Short problem: Copy every line of the items below without changing a single character.

----- Data provided -----

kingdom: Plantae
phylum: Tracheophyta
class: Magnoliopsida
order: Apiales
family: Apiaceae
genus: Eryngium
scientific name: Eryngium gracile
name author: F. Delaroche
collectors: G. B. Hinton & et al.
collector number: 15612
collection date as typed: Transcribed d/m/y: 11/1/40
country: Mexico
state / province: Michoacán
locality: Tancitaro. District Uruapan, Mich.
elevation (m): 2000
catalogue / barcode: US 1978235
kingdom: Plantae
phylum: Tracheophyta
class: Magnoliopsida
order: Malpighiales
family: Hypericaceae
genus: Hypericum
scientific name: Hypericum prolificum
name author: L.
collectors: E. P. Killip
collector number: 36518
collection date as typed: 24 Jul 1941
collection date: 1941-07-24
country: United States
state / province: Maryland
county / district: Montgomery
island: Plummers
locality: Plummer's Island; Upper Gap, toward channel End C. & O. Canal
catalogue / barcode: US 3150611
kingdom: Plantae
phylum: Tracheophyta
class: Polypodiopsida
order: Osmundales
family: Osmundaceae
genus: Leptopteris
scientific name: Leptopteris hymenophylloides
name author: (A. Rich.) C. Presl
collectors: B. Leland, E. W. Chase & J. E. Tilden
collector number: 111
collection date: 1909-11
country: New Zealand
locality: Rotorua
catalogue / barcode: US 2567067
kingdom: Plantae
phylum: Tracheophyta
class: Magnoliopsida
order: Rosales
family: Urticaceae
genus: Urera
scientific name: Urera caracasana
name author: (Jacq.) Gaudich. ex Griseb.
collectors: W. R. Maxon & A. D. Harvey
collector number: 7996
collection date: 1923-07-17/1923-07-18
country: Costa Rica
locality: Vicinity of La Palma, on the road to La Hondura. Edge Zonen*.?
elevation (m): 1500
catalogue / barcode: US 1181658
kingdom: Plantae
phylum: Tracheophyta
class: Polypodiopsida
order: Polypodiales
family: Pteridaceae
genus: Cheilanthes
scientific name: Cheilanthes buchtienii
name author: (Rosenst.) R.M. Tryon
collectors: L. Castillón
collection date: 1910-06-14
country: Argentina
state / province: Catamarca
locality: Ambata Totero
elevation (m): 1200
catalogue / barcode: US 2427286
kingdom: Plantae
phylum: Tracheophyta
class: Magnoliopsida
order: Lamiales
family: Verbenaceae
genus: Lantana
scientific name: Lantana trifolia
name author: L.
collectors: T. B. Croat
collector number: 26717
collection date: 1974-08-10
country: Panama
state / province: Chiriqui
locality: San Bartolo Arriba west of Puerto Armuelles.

-----

Solved problem:
kingdom: Plantae
phylum: Tracheophyta
class: Magnoliopsida
order: Apiales
family: Apiaceae
genus: Eryngium
scientific name: Eryngium gracile
name author: F. Delaroche
collectors: G. B. Hinton & et al.
collector number: 15612
collection date as typed: Transcribed d/m/y: 11/1/40
country: Mexico
state / province: Michoacán
locality: Tancitaro. District Uruapan, Mich.
elevation (m): 2000
catalogue / barcode: US 1978235
kingdom: Plantae
phylum: Tracheophyta
class: Magnoliopsida
order: Malpighiales
family: Hypericaceae
genus: Hypericum
scientific name: Hypericum prolificum
name author: L.
collectors: E. P. Killip
collector number: 36518
collection date as typed: 24 Jul 1941
collection date: 1941-07-24
country: United States
state / province: Maryland
county / district: Montgomery
island: Plummers
locality: Plummer's Island; Upper Gap, toward channel End C. & O. Canal
catalogue / barcode: US 3150611
kingdom: Plantae
phylum: Tracheophyta
class: Polypodiopsida
order: Osmundales
family: Osmundaceae
genus: Leptopteris
scientific name: Leptopteris hymenophylloides
name author: (A. Rich.) C. Presl
collectors: B. Leland, E. W. Chase & J. E. Tilden
collector number: 111
collection date: 1909-11
country: New Zealand
locality: Rotorua
catalogue / barcode: US 2567067
kingdom: Plantae
phylum: Tracheophyta
class: Magnoliopsida
order: Rosales
family: Urticaceae
genus: Urera
scientific name: Urera caracasana
name author: (Jacq.) Gaudich. ex Griseb.
collectors: W. R. Maxon & A. D. Harvey
collector number: 7996
collection date: 1923-07-17/1923-07-18
country: Costa Rica
locality: Vicinity of La Palma, on the road to La Hondura. Edge Zonen*.?
elevation (m): 1500
catalogue / barcode: US 1181658
kingdom: Plantae
phylum: Tracheophyta
class: Polypodiopsida
order: Polypodiales
family: Pteridaceae
genus: Cheilanthes
scientific name: Cheilanthes buchtienii
name author: (Rosenst.) R.M. Tryon
collectors: L. Castillón
collection date: 1910-06-14
country: Argentina
state / province: Catamarca
locality: Ambata Totero
elevation (m): 1200
catalogue / barcode: US 2427286
kingdom: Plantae
phylum: Tracheophyta
class: Magnoliopsida
order: Lamiales
family: Verbenaceae
genus: Lantana
scientific name: Lantana trifolia
name author: L.
collectors: T. B. Croat
collector number: 26717
collection date: 1974-08-10
country: Panama
state / province: Chiriqui
locality: San Bartolo Arriba west of Puerto Armuelles.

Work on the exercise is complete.